About the Handel and Haydn Society
Boston’s Grammy-winning Handel and Haydn Society performs Baroque and Classical music with a freshness, a vitality, and a creativity that inspires all ages. H+H has been captivating audiences for 207 consecutive seasons (the most of any performing arts organization in the United States) speaking to its singular success at converting new audiences to this extraordinary music, generation after generation.

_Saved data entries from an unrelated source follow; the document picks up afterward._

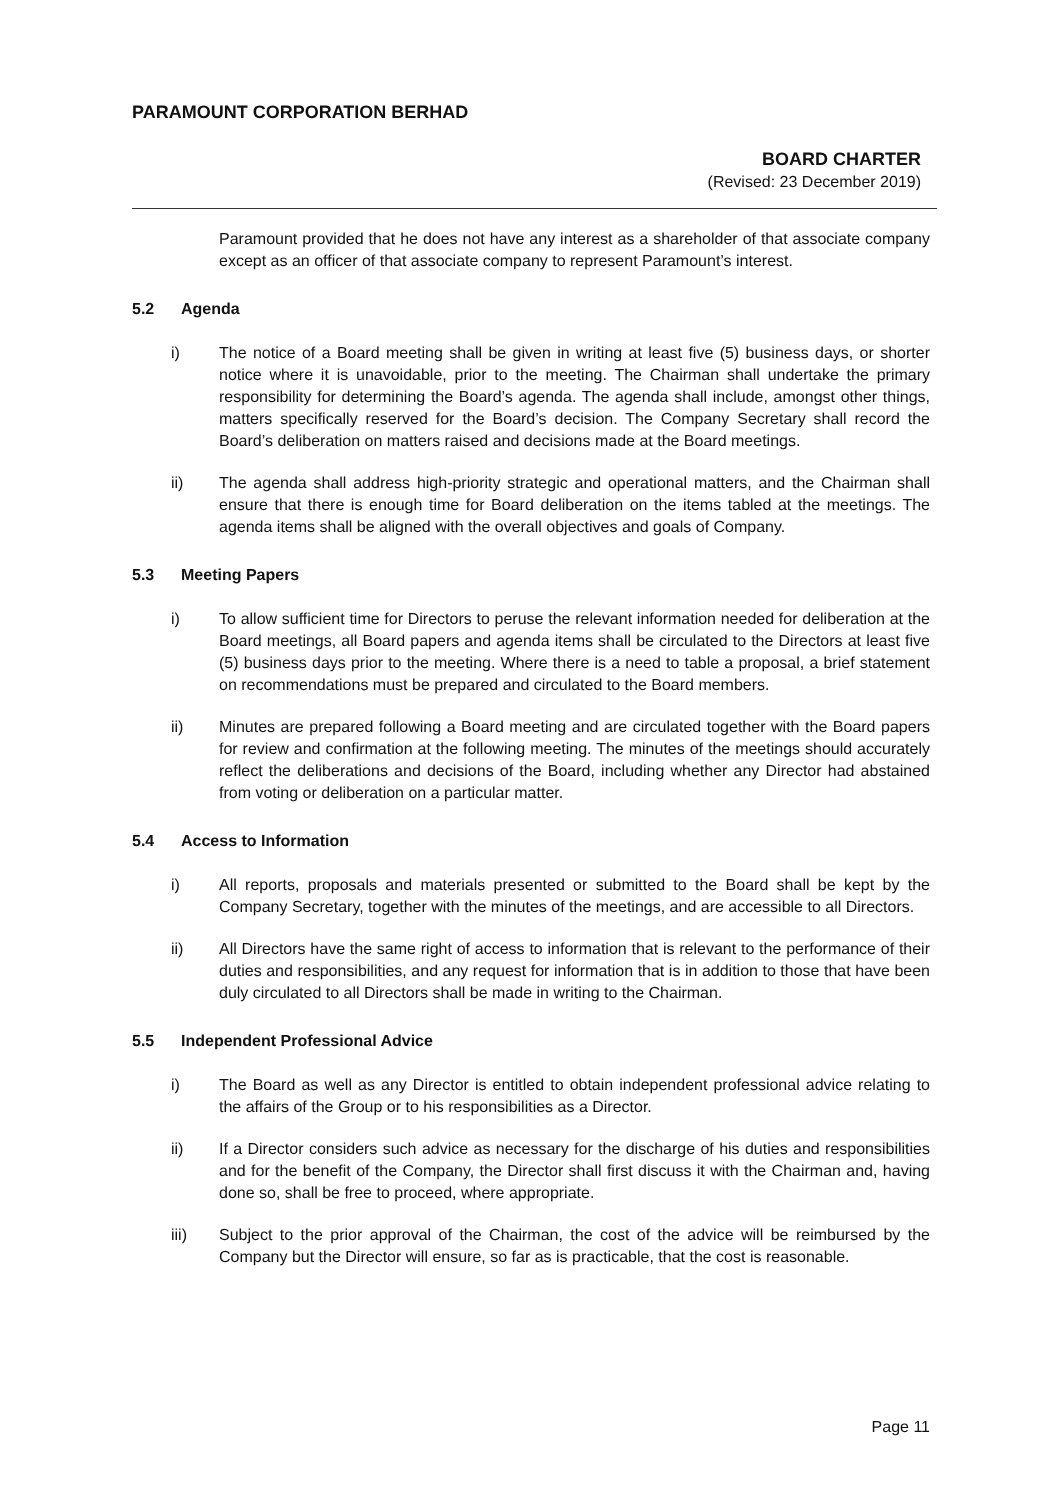PARAMOUNT CORPORATION BERHAD
BOARD CHARTER
(Revised: 23 December 2019)
Paramount provided that he does not have any interest as a shareholder of that associate company except as an officer of that associate company to represent Paramount’s interest.
5.2 Agenda
i) The notice of a Board meeting shall be given in writing at least five (5) business days, or shorter notice where it is unavoidable, prior to the meeting. The Chairman shall undertake the primary responsibility for determining the Board’s agenda. The agenda shall include, amongst other things, matters specifically reserved for the Board’s decision. The Company Secretary shall record the Board’s deliberation on matters raised and decisions made at the Board meetings.
ii) The agenda shall address high-priority strategic and operational matters, and the Chairman shall ensure that there is enough time for Board deliberation on the items tabled at the meetings. The agenda items shall be aligned with the overall objectives and goals of Company.
5.3 Meeting Papers
i) To allow sufficient time for Directors to peruse the relevant information needed for deliberation at the Board meetings, all Board papers and agenda items shall be circulated to the Directors at least five (5) business days prior to the meeting. Where there is a need to table a proposal, a brief statement on recommendations must be prepared and circulated to the Board members.
ii) Minutes are prepared following a Board meeting and are circulated together with the Board papers for review and confirmation at the following meeting. The minutes of the meetings should accurately reflect the deliberations and decisions of the Board, including whether any Director had abstained from voting or deliberation on a particular matter.
5.4 Access to Information
i) All reports, proposals and materials presented or submitted to the Board shall be kept by the Company Secretary, together with the minutes of the meetings, and are accessible to all Directors.
ii) All Directors have the same right of access to information that is relevant to the performance of their duties and responsibilities, and any request for information that is in addition to those that have been duly circulated to all Directors shall be made in writing to the Chairman.
5.5 Independent Professional Advice
i) The Board as well as any Director is entitled to obtain independent professional advice relating to the affairs of the Group or to his responsibilities as a Director.
ii) If a Director considers such advice as necessary for the discharge of his duties and responsibilities and for the benefit of the Company, the Director shall first discuss it with the Chairman and, having done so, shall be free to proceed, where appropriate.
iii) Subject to the prior approval of the Chairman, the cost of the advice will be reimbursed by the Company but the Director will ensure, so far as is practicable, that the cost is reasonable.
Page 11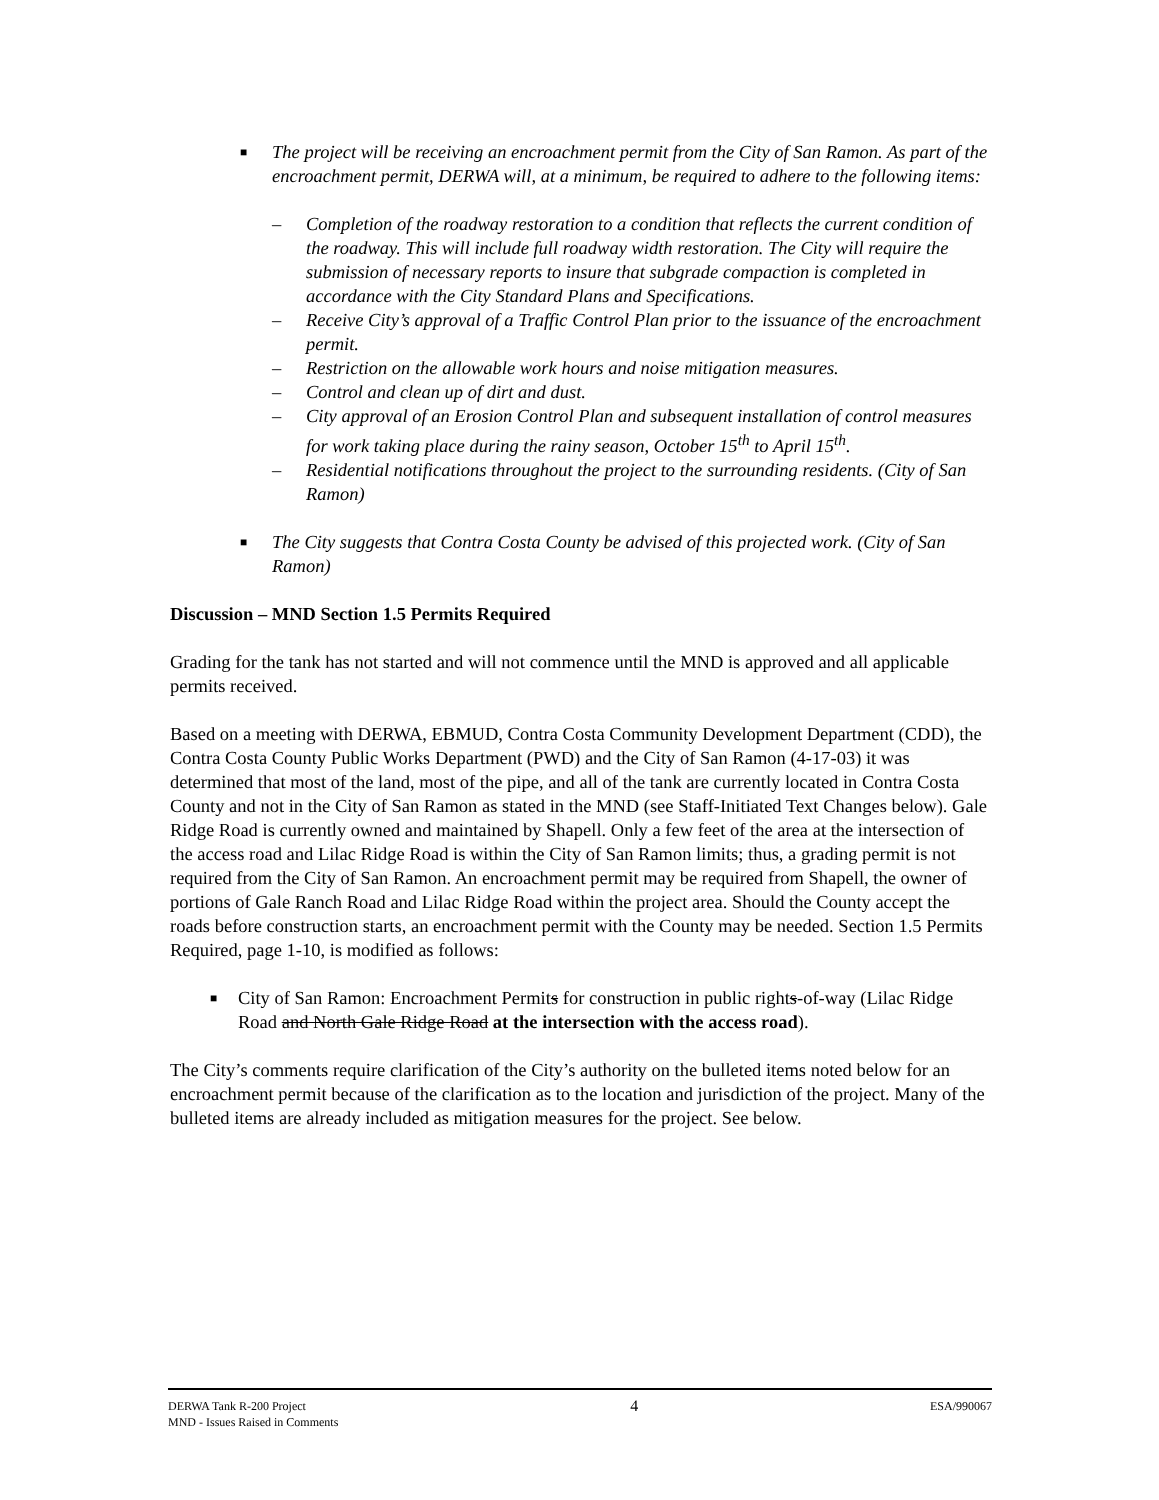■ The project will be receiving an encroachment permit from the City of San Ramon. As part of the encroachment permit, DERWA will, at a minimum, be required to adhere to the following items:
– Completion of the roadway restoration to a condition that reflects the current condition of the roadway. This will include full roadway width restoration. The City will require the submission of necessary reports to insure that subgrade compaction is completed in accordance with the City Standard Plans and Specifications.
– Receive City’s approval of a Traffic Control Plan prior to the issuance of the encroachment permit.
– Restriction on the allowable work hours and noise mitigation measures.
– Control and clean up of dirt and dust.
– City approval of an Erosion Control Plan and subsequent installation of control measures for work taking place during the rainy season, October 15<sup>th</sup> to April 15<sup>th</sup>.
– Residential notifications throughout the project to the surrounding residents. (City of San Ramon)
■ The City suggests that Contra Costa County be advised of this projected work. (City of San Ramon)
Discussion – MND Section 1.5 Permits Required
Grading for the tank has not started and will not commence until the MND is approved and all applicable permits received.
Based on a meeting with DERWA, EBMUD, Contra Costa Community Development Department (CDD), the Contra Costa County Public Works Department (PWD) and the City of San Ramon (4-17-03) it was determined that most of the land, most of the pipe, and all of the tank are currently located in Contra Costa County and not in the City of San Ramon as stated in the MND (see Staff-Initiated Text Changes below). Gale Ridge Road is currently owned and maintained by Shapell. Only a few feet of the area at the intersection of the access road and Lilac Ridge Road is within the City of San Ramon limits; thus, a grading permit is not required from the City of San Ramon. An encroachment permit may be required from Shapell, the owner of portions of Gale Ranch Road and Lilac Ridge Road within the project area. Should the County accept the roads before construction starts, an encroachment permit with the County may be needed. Section 1.5 Permits Required, page 1-10, is modified as follows:
■ City of San Ramon: Encroachment Permits for construction in public rights-of-way (Lilac Ridge Road and North Gale Ridge Road at the intersection with the access road).
The City’s comments require clarification of the City’s authority on the bulleted items noted below for an encroachment permit because of the clarification as to the location and jurisdiction of the project. Many of the bulleted items are already included as mitigation measures for the project. See below.
DERWA Tank R-200 Project
MND - Issues Raised in Comments
4
ESA/990067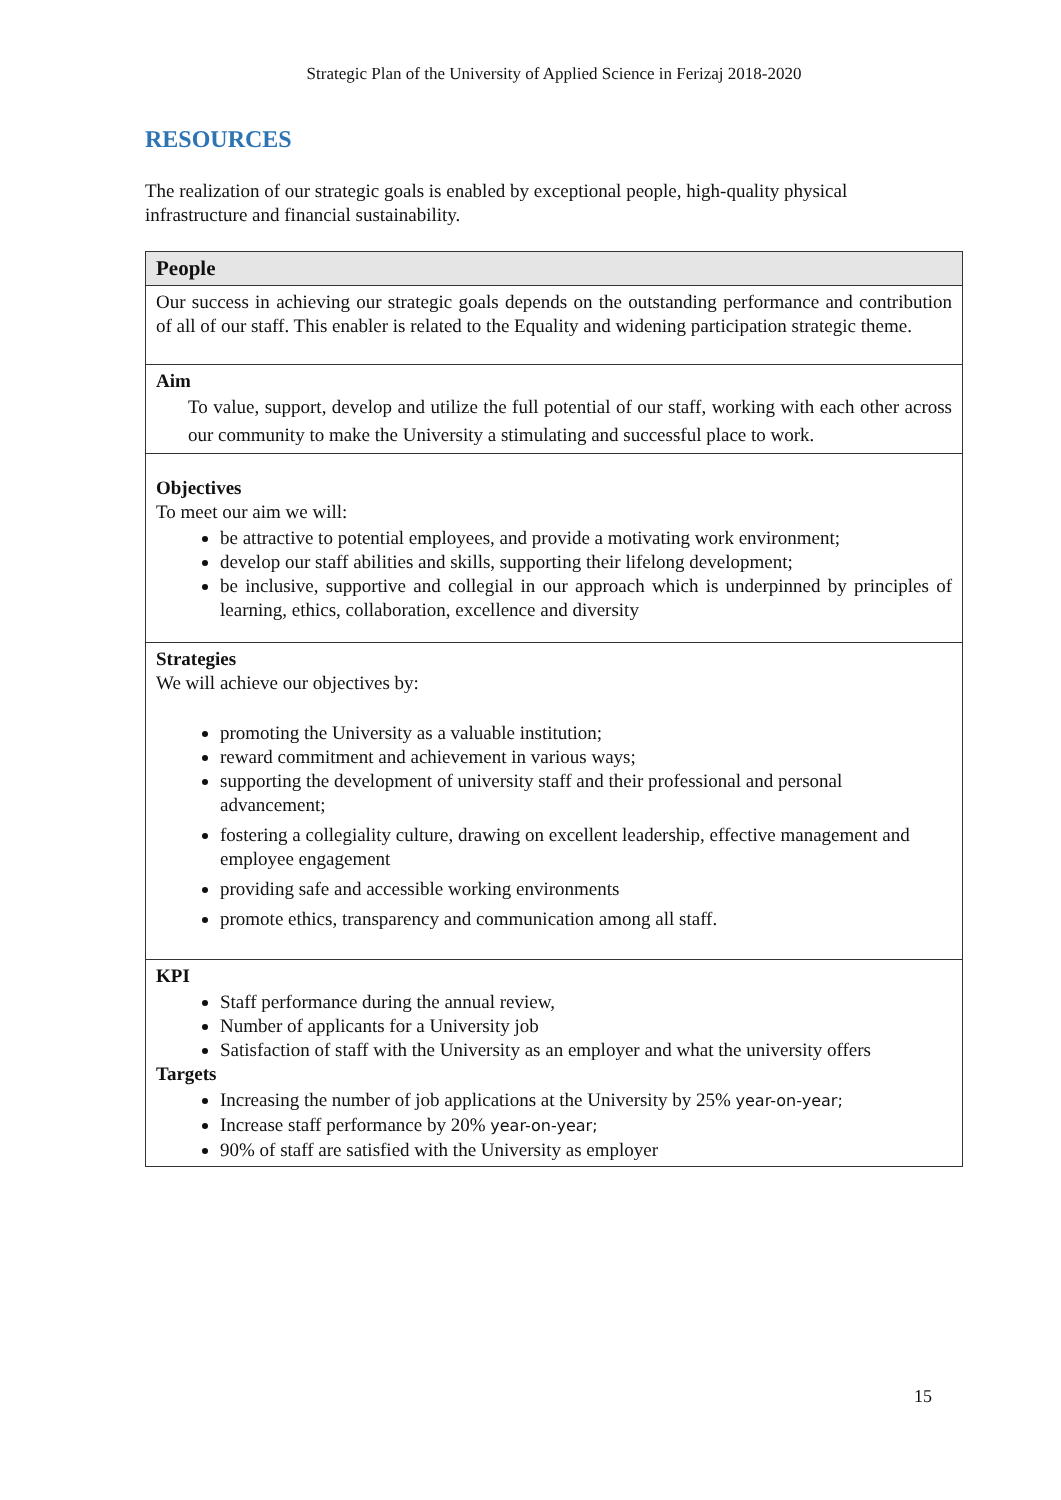Strategic Plan of the University of Applied Science in Ferizaj 2018-2020
RESOURCES
The realization of our strategic goals is enabled by exceptional people, high-quality physical infrastructure and financial sustainability.
| People |
| --- |
| Our success in achieving our strategic goals depends on the outstanding performance and contribution of all of our staff. This enabler is related to the Equality and widening participation strategic theme. |
| Aim To value, support, develop and utilize the full potential of our staff, working with each other across our community to make the University a stimulating and successful place to work. |
| Objectives To meet our aim we will: be attractive to potential employees, and provide a motivating work environment; develop our staff abilities and skills, supporting their lifelong development; be inclusive, supportive and collegial in our approach which is underpinned by principles of learning, ethics, collaboration, excellence and diversity |
| Strategies We will achieve our objectives by: promoting the University as a valuable institution; reward commitment and achievement in various ways; supporting the development of university staff and their professional and personal advancement; fostering a collegiality culture, drawing on excellent leadership, effective management and employee engagement providing safe and accessible working environments promote ethics, transparency and communication among all staff. |
| KPI Staff performance during the annual review, Number of applicants for a University job Satisfaction of staff with the University as an employer and what the university offers Targets Increasing the number of job applications at the University by 25% year-on-year; Increase staff performance by 20% year-on-year; 90% of staff are satisfied with the University as employer |
15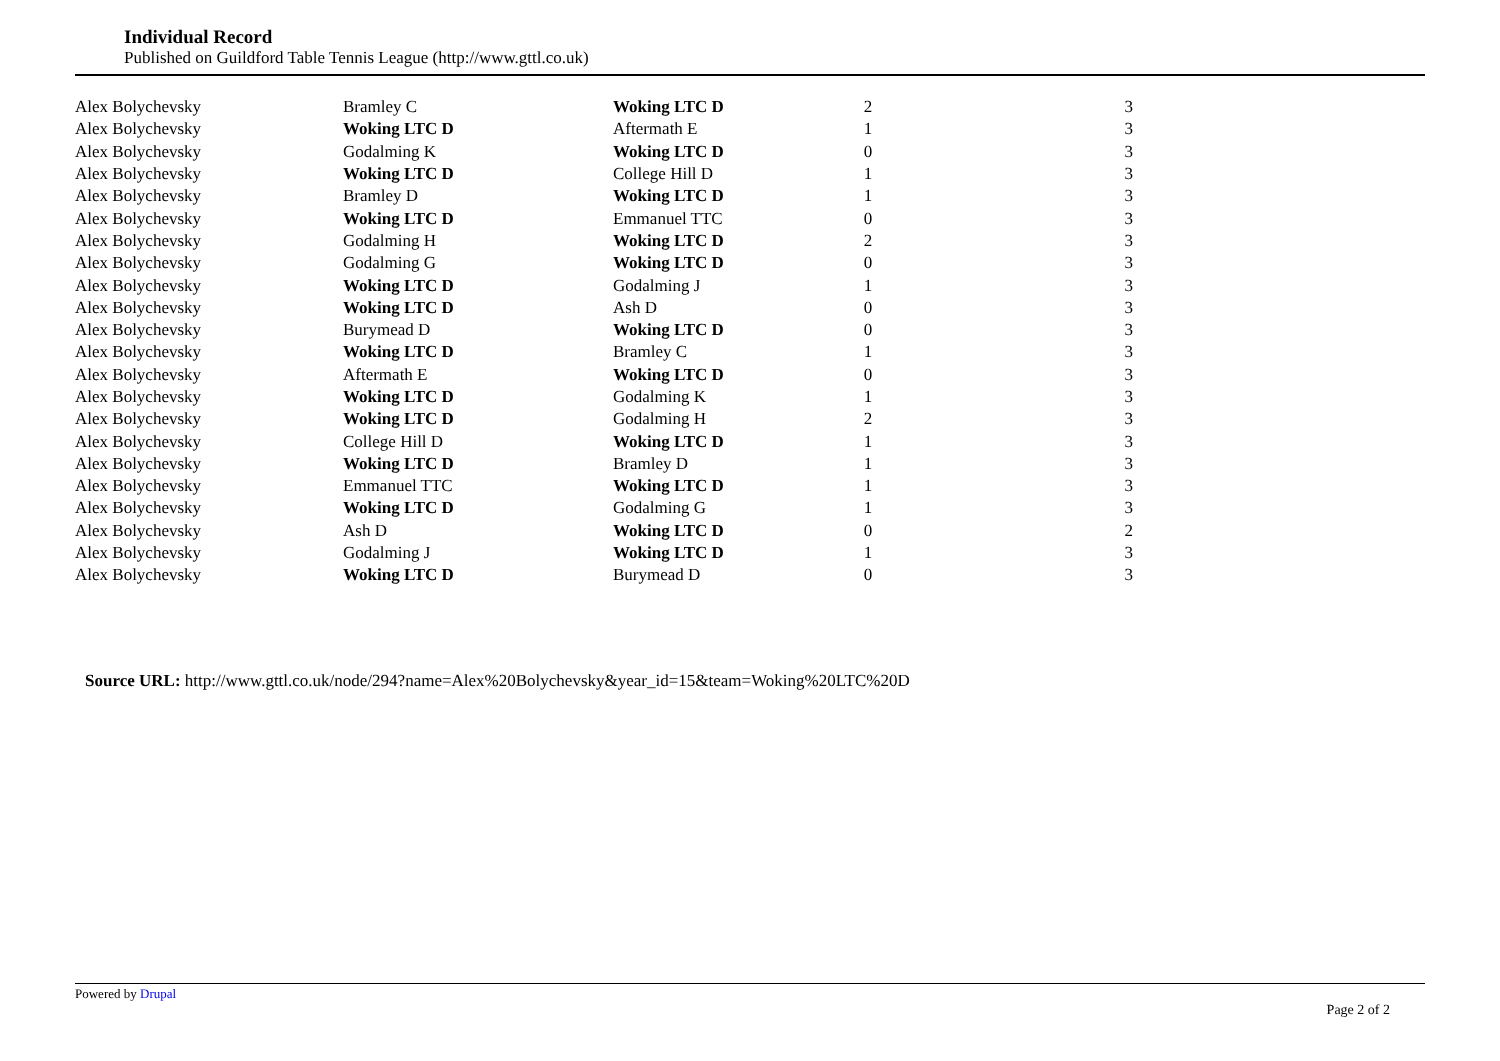Individual Record
Published on Guildford Table Tennis League (http://www.gttl.co.uk)
| Alex Bolychevsky | Bramley C | Woking LTC D | 2 | 3 |
| Alex Bolychevsky | Woking LTC D | Aftermath E | 1 | 3 |
| Alex Bolychevsky | Godalming K | Woking LTC D | 0 | 3 |
| Alex Bolychevsky | Woking LTC D | College Hill D | 1 | 3 |
| Alex Bolychevsky | Bramley D | Woking LTC D | 1 | 3 |
| Alex Bolychevsky | Woking LTC D | Emmanuel TTC | 0 | 3 |
| Alex Bolychevsky | Godalming H | Woking LTC D | 2 | 3 |
| Alex Bolychevsky | Godalming G | Woking LTC D | 0 | 3 |
| Alex Bolychevsky | Woking LTC D | Godalming J | 1 | 3 |
| Alex Bolychevsky | Woking LTC D | Ash D | 0 | 3 |
| Alex Bolychevsky | Burymead D | Woking LTC D | 0 | 3 |
| Alex Bolychevsky | Woking LTC D | Bramley C | 1 | 3 |
| Alex Bolychevsky | Aftermath E | Woking LTC D | 0 | 3 |
| Alex Bolychevsky | Woking LTC D | Godalming K | 1 | 3 |
| Alex Bolychevsky | Woking LTC D | Godalming H | 2 | 3 |
| Alex Bolychevsky | College Hill D | Woking LTC D | 1 | 3 |
| Alex Bolychevsky | Woking LTC D | Bramley D | 1 | 3 |
| Alex Bolychevsky | Emmanuel TTC | Woking LTC D | 1 | 3 |
| Alex Bolychevsky | Woking LTC D | Godalming G | 1 | 3 |
| Alex Bolychevsky | Ash D | Woking LTC D | 0 | 2 |
| Alex Bolychevsky | Godalming J | Woking LTC D | 1 | 3 |
| Alex Bolychevsky | Woking LTC D | Burymead D | 0 | 3 |
Source URL: http://www.gttl.co.uk/node/294?name=Alex%20Bolychevsky&year_id=15&team=Woking%20LTC%20D
Powered by Drupal
Page 2 of 2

H+H performed the “Hallelujah” chorus from Handel’s Messiah in its first concert in 1815, gave the American premiere in 1818, and ever since has been both a musical and a civic leader in the Boston community. During the Civil War, H+H gave numerous concerts in support of the Union Army (H+H member Julia Ward Howe wrote “The Battle Hymn of the Republic”) and on January 1, 1863, H+H performed at the Grand Jubilee Concert celebrating the enactment of the Emancipation Proclamation. Two years later, H+H performed at the memorial service for Abraham Lincoln.
Today, H+H’s Orchestra and Chorus delight more than 50,000 listeners annually with a nine-week subscription series at Symphony Hall and other leading venues. Through the Karen S. and George D. Levy Education Program, H+H supports seven youth choirs of singers in grades 2-12, and provides thousands of complimentary tickets to students and communities throughout Boston, ensuring the joy of music is accessible to all.
H+H’s numerous free community concerts include an annual commemoration of the original 1863 Emancipation Proclamation concert on December 31 of every year, in collaboration with the Museum of African American History.
The artistic director of the Handel and Haydn Society is Harry Christophers, who is also founding artistic director of The Sixteen in London. Under Christophers’s leadership, H+H has released 15 CDs on the Coro label and has toured nationally and internationally.
In all these ways, H+H fulfills its mission to inspire the intellect, touch the heart, elevate the soul, and connect all of us with our shared humanity through transformative experiences with Baroque and Classical music.